## [INSTRUCTION]
Your task is to copy the listing exactly, with the pictures left out.

## [DATASET RECORDS]
------

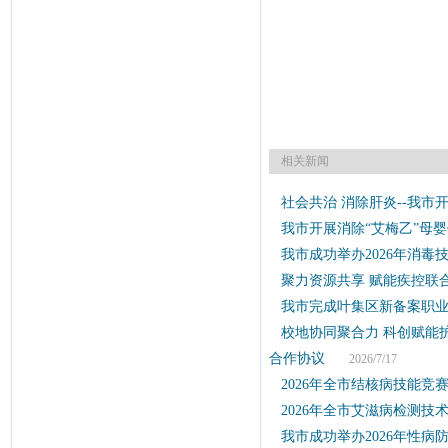
相关新闻
社会共治 消除肝炎--我市开
我市开展消除“艾梅乙”母
我市成功举办2026年消毒
聚力资源共享 赋能疾控联
我市完成叶集区新备案职
校地协同聚合力 科创赋能
合作协议
2026/7/17
2026年全市结核病技能竞
2026年全市艾滋病检测
我市成功举办2026年性病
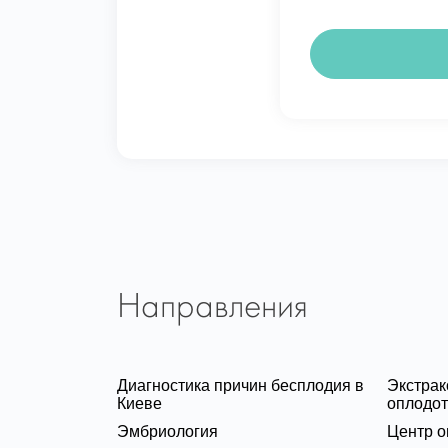
Направления
Диагностика причин бесплодия в
Экстра
Киеве
оплодот
Эмбриология
Центр о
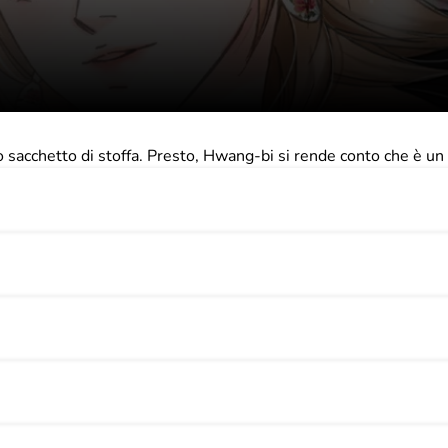
 sacchetto di stoffa. Presto, Hwang-bi si rende conto che è un 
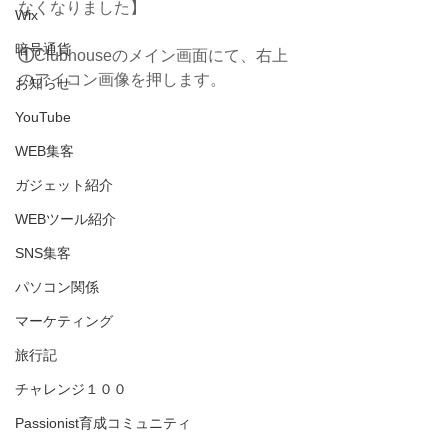
なくなりました】
Wix
暗号通貨
①
Clubhouseのメイン画面にて、右上
のアイコン画像を押します。
お知らせ
YouTube
WEB集客
ガジェット紹介
WEBツール紹介
SNS集客
パソコン関係
マーケティング
旅行記
チャレンジ１００
Passionist育成コミュニティ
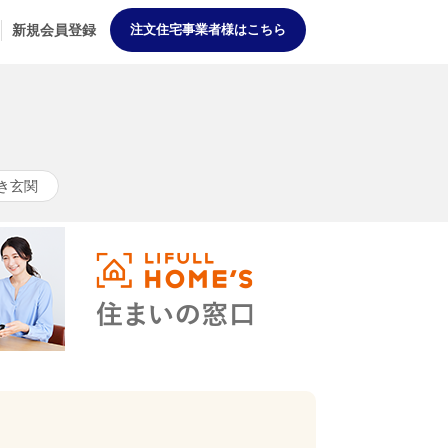
新規会員登録
注文住宅事業者様はこちら
き玄関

------

## [SOLUTION FOR THIS PROBLEM]
相关新闻
社会共治 消除肝炎--我市开
我市开展消除“艾梅乙”母
我市成功举办2026年消毒
聚力资源共享 赋能疾控联
我市完成叶集区新备案职
校地协同聚合力 科创赋能
合作协议
2026/7/17
2026年全市结核病技能竞
2026年全市艾滋病检测
我市成功举办2026年性病
Направления
Диагностика причин бесплодия в
Экстра
Киеве
оплодот
Эмбриология
Центр о
 sacchetto di stoffa. Presto, Hwang-bi si rende conto che è un 
なくなりました】
Wix
暗号通貨
①
Clubhouseのメイン画面にて、右上
のアイコン画像を押します。
お知らせ
YouTube
WEB集客
ガジェット紹介
WEBツール紹介
SNS集客
パソコン関係
マーケティング
旅行記
チャレンジ１００
Passionist育成コミュニティ
新規会員登録
注文住宅事業者様はこちら
き玄関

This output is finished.